▶ _RECORDS FOR THE EXERCISE_:
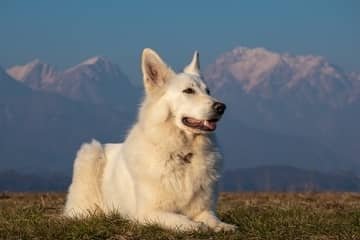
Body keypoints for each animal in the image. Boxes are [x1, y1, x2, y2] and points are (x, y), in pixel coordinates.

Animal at [64, 48, 236, 231]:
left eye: (208, 91)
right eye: (188, 91)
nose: (222, 107)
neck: (181, 153)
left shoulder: (203, 208)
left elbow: (212, 218)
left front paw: (223, 226)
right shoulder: (148, 213)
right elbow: (181, 219)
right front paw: (195, 226)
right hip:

▶ _TASK REQUIREMENTS_: Repeat only the lines starting at the one that contains "right eye: (188, 91)" and ending at the last line above, exactly as written.

▶ _ANSWER BOX_:
right eye: (188, 91)
nose: (222, 107)
neck: (181, 153)
left shoulder: (203, 208)
left elbow: (212, 218)
left front paw: (223, 226)
right shoulder: (148, 213)
right elbow: (181, 219)
right front paw: (195, 226)
right hip:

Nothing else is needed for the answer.